Maar de twijfel sloeg toe, was dit systeem wel 'houdbaar'? Ook de werktijd werd steeds lastiger, ook hier raakte ik klem te zitten, nu tussen werk en privé. En extra arbeidskracht inhuren of inzetten op meer automatiseren zou de toch al hoge kostprijs weer doen stijgen. Meer koeien leek het enige juiste antwoord en werd ook alom geadviseerd. Alweer investeren dus. Maar eerlijk gezegd was ik het wel een beetje zat: weer naar de bank, weer bouwen en vervolgens nog meer voer aankopen om al die extra beesten te voeden.
Halverwege dit laatste proces ben ik gelukkig mensen tegengekomen die me tot andere inzichten brachten. In 2019 ben ik bioboer geworden.
Natuurlijk was het lastig om om te schakelen: alles wat ik tot dan toe had geleerd om een boerderij te runnen, was waardeloos geworden. En ik had mijn twijfels of het allemaal zou lukken. Maar ik was ook, mede door een naderende midlifecrisis, toe aan een nieuwe uitdaging. En het is gelukt, het runnen van een boerderij met zo weinig mogelijk ingevlogen (hulp)middelen vraagt om een andere mindset, veel energie, (geen fossiele ditmaal) om tegen de stroom in te gaan van de 'oplossingen' van de agro-industrie, moed en doorzettingsvermogen. En vooral: een ander netwerk, van mensen die het ook anders durven te doen.
Bevrijdende keuze
Inmiddels kan ik als kersverse bioboer terugkijken op een geslaagd proces. Het blijkt achteraf een bevrijdende keuze. Kiezen voor natuurlijke processen als oplossing, maakt baas op eigen erf.

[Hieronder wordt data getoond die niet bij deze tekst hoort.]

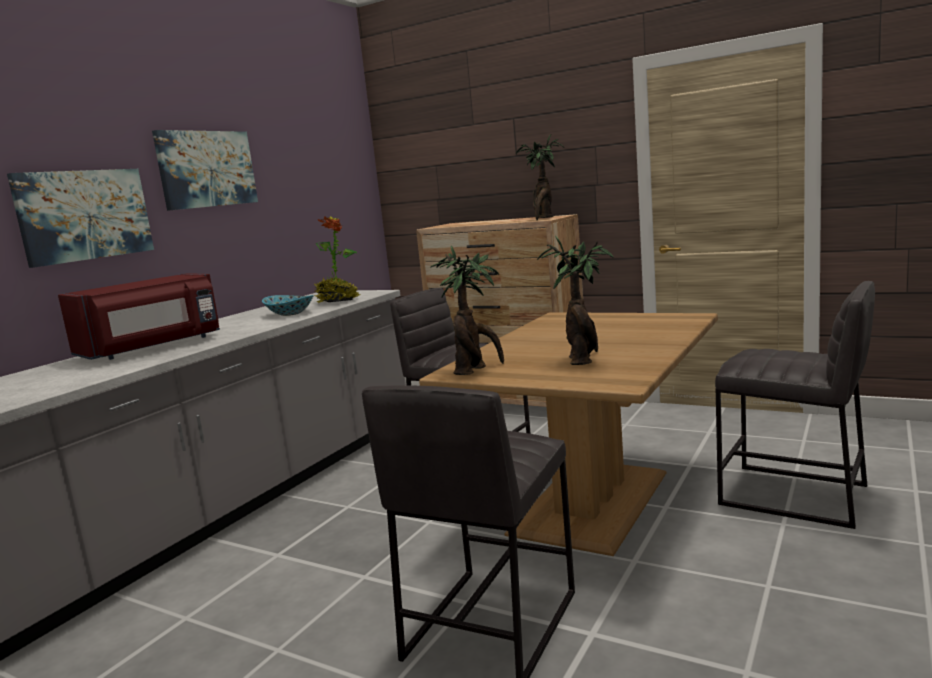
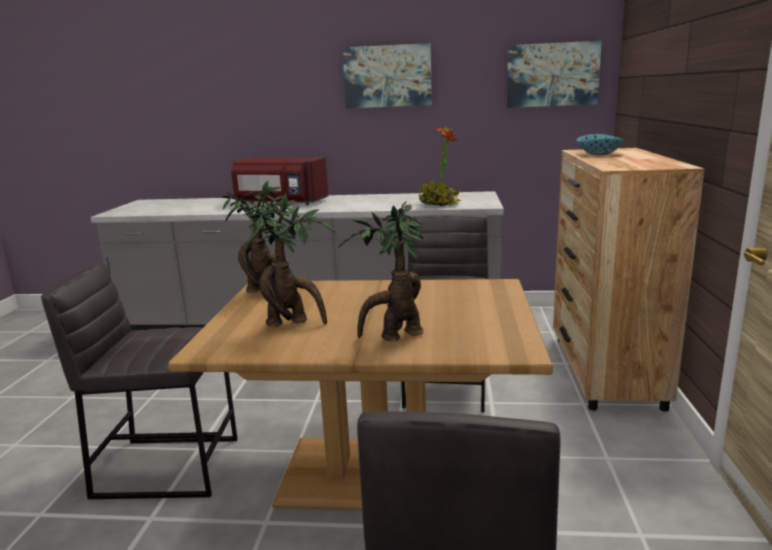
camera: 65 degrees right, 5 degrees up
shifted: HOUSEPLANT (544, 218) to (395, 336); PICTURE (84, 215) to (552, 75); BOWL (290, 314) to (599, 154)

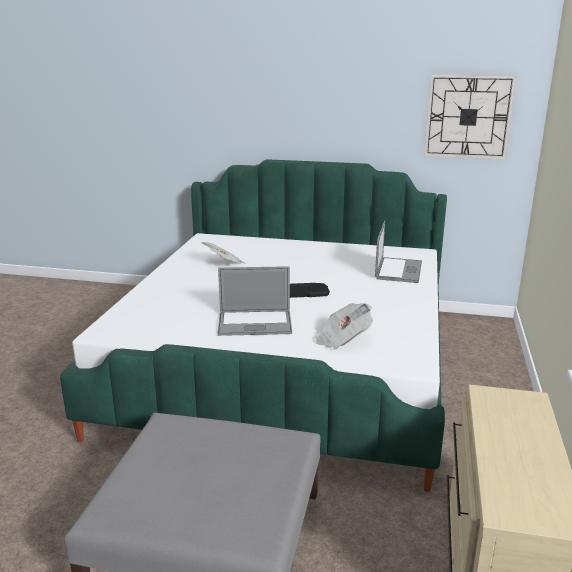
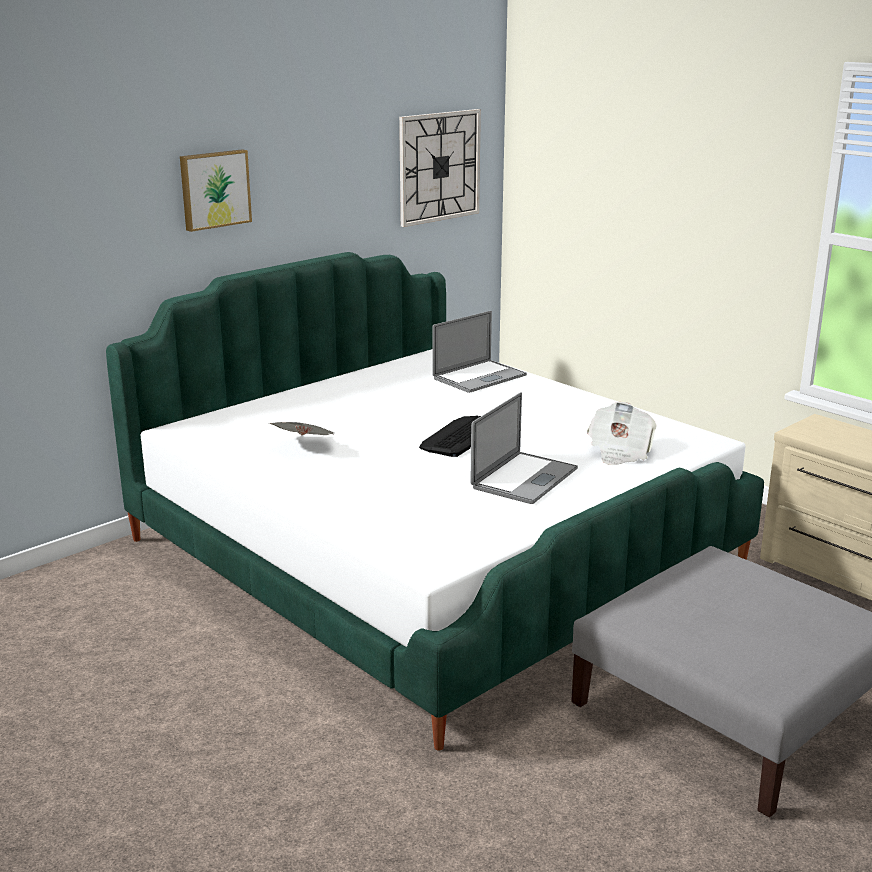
camera: 55 degrees left, 0 degrees up
new: PICTURE (214, 189)
rotated: NOTEBOOK COMPUTER (398, 270) = (479, 377) 90 degrees clockwise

Boer zijn vraagt om verandering: de problemen rond stikstof, CO2-uitstoot, medicijngebruik, het gebruik van chemische gewasbescherming en het verlies aan biodiversiteit schreeuwen om een oplossing. Veel collega's zijn hier dan ook volop mee bezig, ieder op zijn eigen manier en tempo, kijkend wat bij hun bedrijf past. Zo kiest een collega ervoor om, na jaren van opstallen, zijn koeien weer de wei in te sturen. Een ander zet een stukje land onder water wat weer weidevogels aantrekt. Prachtig.
Mijn oplossing zit in het minimaliseren van input - wat er niet inkomt kun je ook niet verliezen - en het extreem veel weiden van de koeien in kruidenrijk gras, want een grazende koe werkt zeer efficiënt. Het voer wordt door de koeien zoveel mogelijk zelf gehaald en de mest door de koeien ook zelf weggebracht, zodat je minder de trekker hoeft te starten en met zware machines over je land hoeft te denderen. Een bedrijfsvoering met minder kosten en uitstoot. Dubbel winst!
Peter Oosterhof is biologisch melkveehouder in Foxwolde en gastcolumnist voor volkskrant.nl/opinie in mei.